Sirach is not part of the Jewish canon, once thought to have been established at the hypothetical Council of Jamnia, perhaps due to its late authorship, although it is not clear that the canon was completely “closed” at the time of Ben Sira. Others have suggested that Ben Sira’s self-identification as the author precluded it from attaining canonical status, which was reserved for works that were attributed (or could be attributed) to the prophets, or that it was denied entry to the canon as a rabbinical counter-reaction to its embrace by the nascent Christian community.

However, some Jews in the diaspora considered Sirach scripture. For instance, it was included in the canon of the Septuagint, the 2nd century BCE Greek version of the Jewish scriptures used by Diaspora Jews, through which it became part of the Greek canon. The multiplicity of manuscript fragments uncovered in the Cairo Genizah evidence its authoritative status among Egyptian Jewry until the Middle Ages.

Because it was excluded from the Jewish canon, Sirach was excised from the Protestant canon following the Reformation.
Structure

As with other wisdom books, there is no easily recognizable structure in Sirach; in many parts it is difficult to discover a logical progression of thought or to discern the principles of arrangement. However, a series of six poems about the search for and attainment of wisdom (1:1–10, 4:11–19; 6:18–37; 14:20–15:10; 24:1–33; and 38:24–39:11) divide the book into something resembling chapters, although the divisions are not thematically based.

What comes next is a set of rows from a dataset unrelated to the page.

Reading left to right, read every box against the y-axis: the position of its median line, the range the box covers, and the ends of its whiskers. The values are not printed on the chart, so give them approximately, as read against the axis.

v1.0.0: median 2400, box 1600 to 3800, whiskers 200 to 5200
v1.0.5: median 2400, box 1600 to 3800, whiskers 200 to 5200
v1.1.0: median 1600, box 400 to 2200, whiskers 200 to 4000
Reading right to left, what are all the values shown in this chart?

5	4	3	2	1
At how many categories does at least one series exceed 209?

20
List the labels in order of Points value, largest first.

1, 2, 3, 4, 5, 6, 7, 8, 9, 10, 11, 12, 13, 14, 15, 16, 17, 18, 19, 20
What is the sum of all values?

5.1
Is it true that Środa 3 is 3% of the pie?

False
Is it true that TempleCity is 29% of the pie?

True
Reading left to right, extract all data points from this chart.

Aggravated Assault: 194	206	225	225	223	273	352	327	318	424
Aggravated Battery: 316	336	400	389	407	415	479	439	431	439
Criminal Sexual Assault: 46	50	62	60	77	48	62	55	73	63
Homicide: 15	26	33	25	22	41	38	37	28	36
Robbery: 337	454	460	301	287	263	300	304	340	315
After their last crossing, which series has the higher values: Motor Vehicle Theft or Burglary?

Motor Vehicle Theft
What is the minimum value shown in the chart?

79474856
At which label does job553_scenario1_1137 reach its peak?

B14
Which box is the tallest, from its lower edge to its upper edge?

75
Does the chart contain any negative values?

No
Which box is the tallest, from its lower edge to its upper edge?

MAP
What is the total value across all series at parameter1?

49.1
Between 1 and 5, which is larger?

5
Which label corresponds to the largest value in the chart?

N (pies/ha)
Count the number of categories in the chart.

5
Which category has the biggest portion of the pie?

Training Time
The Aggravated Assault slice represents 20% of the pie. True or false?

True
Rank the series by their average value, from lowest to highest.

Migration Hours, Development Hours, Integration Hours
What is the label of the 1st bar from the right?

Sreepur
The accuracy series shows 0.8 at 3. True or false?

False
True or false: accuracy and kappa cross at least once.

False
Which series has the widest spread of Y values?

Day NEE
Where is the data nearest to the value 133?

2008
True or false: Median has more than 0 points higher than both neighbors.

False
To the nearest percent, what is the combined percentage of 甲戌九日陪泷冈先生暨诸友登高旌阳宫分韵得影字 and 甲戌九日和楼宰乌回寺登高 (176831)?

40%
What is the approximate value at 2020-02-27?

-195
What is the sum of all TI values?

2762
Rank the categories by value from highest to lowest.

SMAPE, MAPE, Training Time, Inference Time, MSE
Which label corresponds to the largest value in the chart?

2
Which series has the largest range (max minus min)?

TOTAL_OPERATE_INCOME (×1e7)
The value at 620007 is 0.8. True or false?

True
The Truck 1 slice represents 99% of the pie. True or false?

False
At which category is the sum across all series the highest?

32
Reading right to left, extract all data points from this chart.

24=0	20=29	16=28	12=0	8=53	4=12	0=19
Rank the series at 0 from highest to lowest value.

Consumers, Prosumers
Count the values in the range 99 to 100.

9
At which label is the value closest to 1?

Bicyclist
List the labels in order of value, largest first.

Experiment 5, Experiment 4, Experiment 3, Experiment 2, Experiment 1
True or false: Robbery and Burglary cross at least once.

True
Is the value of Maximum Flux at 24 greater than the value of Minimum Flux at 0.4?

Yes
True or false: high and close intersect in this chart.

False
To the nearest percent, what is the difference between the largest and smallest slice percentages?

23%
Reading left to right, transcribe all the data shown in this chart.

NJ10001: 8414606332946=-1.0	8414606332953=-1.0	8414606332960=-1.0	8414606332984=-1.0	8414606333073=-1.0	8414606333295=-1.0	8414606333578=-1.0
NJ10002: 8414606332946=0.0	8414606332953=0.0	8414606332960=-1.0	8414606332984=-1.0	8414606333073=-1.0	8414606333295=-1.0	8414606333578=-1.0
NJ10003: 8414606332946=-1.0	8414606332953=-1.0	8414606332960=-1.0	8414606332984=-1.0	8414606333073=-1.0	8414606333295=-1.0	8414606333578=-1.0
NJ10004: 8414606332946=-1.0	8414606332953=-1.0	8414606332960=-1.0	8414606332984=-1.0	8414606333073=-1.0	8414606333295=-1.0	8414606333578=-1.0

The exceptions are the first two chapters, whose reflections on wisdom and fear of God provide the theological framework for what follows, and the last nine chapters, which function as a sort of climax, first in an extended praise of God’s glory as manifested through creation (42:15–43:33) and second in the celebration of the heroes of ancient Israel’s history dating back to before the Great Flood through contemporary times (see previous section).